Exercise description —
Please print, word for word, every line from the one that contains "List each element's" through the last line of the records, and nothing else.

[Document understanding data]
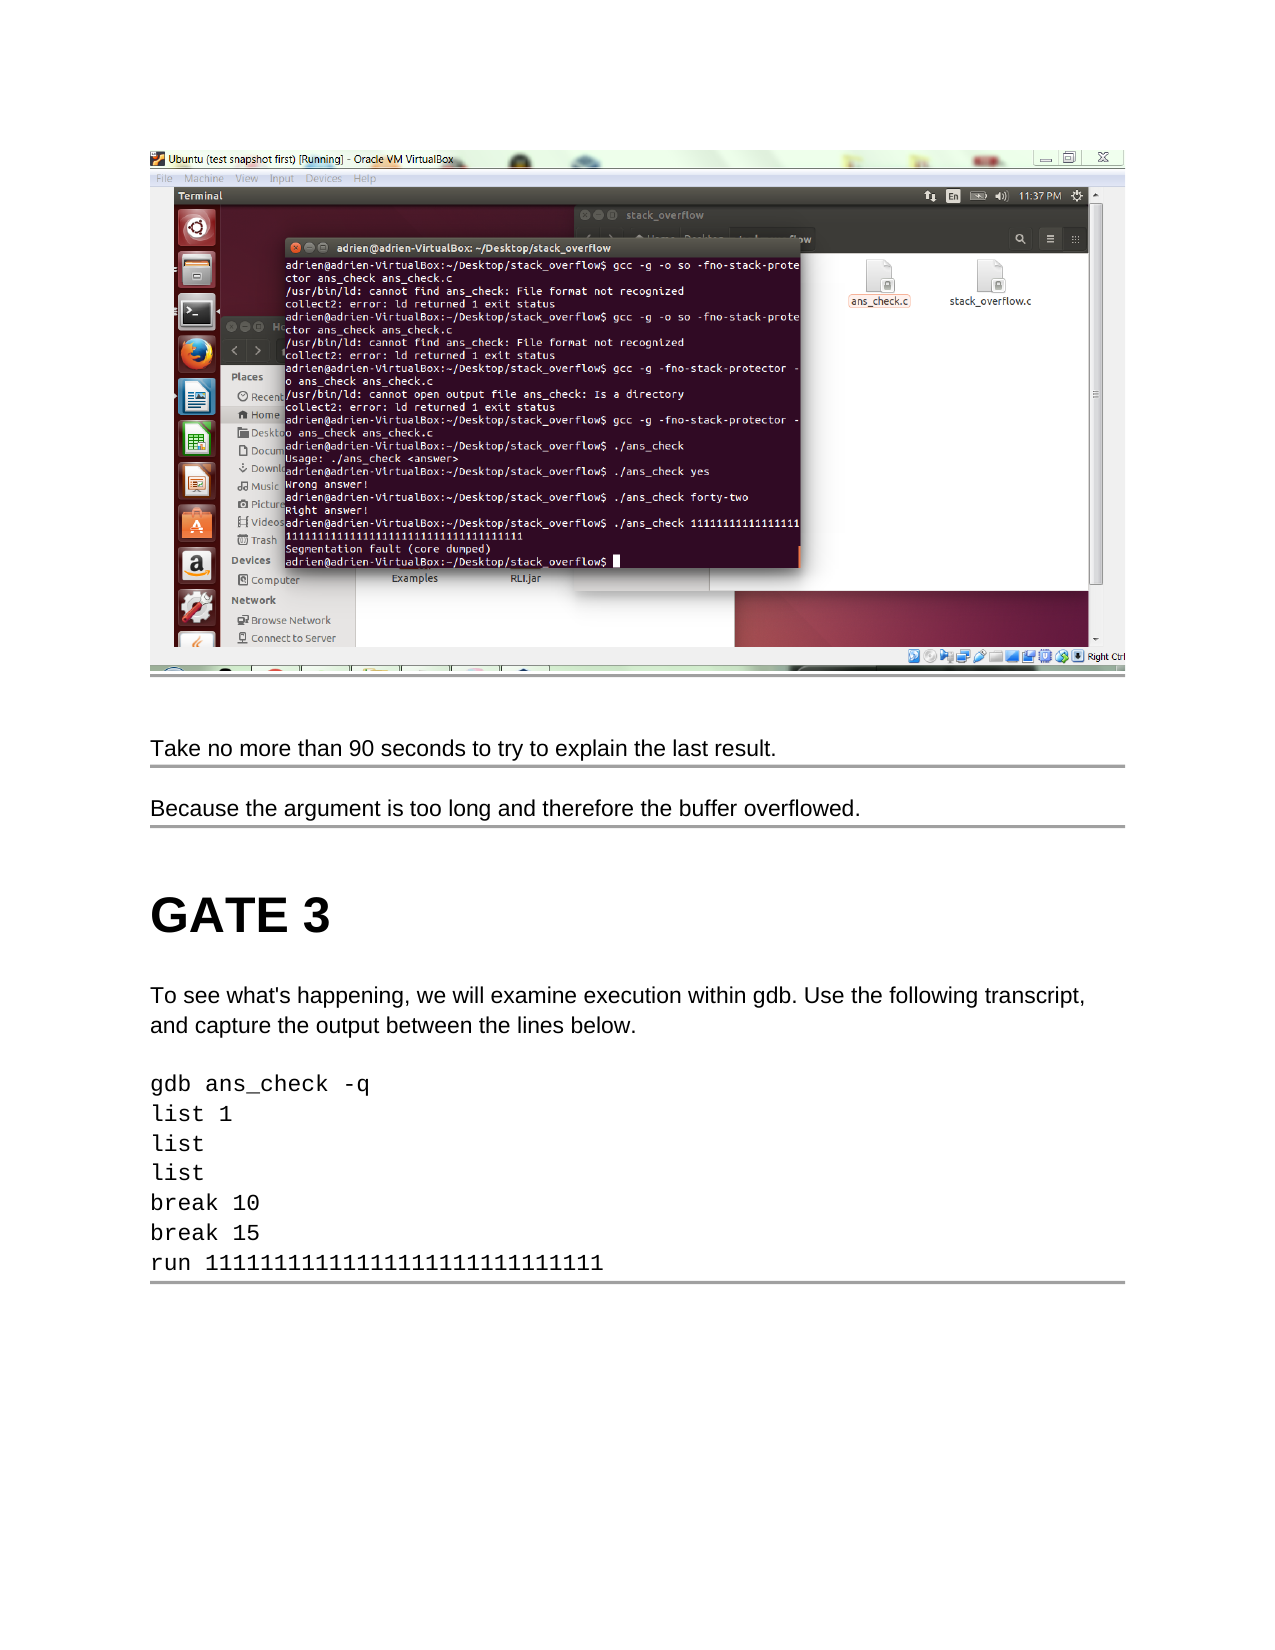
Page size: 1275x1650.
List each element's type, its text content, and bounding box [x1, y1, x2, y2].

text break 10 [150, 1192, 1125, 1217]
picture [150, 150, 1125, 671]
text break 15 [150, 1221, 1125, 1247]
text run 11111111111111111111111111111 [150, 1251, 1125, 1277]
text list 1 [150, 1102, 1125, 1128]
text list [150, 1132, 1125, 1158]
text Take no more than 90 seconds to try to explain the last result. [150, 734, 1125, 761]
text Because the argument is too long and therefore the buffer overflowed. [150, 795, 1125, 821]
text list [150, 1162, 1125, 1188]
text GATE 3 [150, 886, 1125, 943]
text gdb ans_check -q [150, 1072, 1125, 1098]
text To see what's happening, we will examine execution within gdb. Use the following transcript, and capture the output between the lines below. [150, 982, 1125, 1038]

Answer below —
List each element's type, its text content, and bounding box [x1, y1, x2, y2].

text break 10 [150, 1192, 1125, 1217]
picture [150, 150, 1125, 671]
text break 15 [150, 1221, 1125, 1247]
text run 11111111111111111111111111111 [150, 1251, 1125, 1277]
text list 1 [150, 1102, 1125, 1128]
text list [150, 1132, 1125, 1158]
text Take no more than 90 seconds to try to explain the last result. [150, 734, 1125, 761]
text Because the argument is too long and therefore the buffer overflowed. [150, 795, 1125, 821]
text list [150, 1162, 1125, 1188]
text GATE 3 [150, 886, 1125, 943]
text gdb ans_check -q [150, 1072, 1125, 1098]
text To see what's happening, we will examine execution within gdb. Use the following transcript, and capture the output between the lines below. [150, 982, 1125, 1038]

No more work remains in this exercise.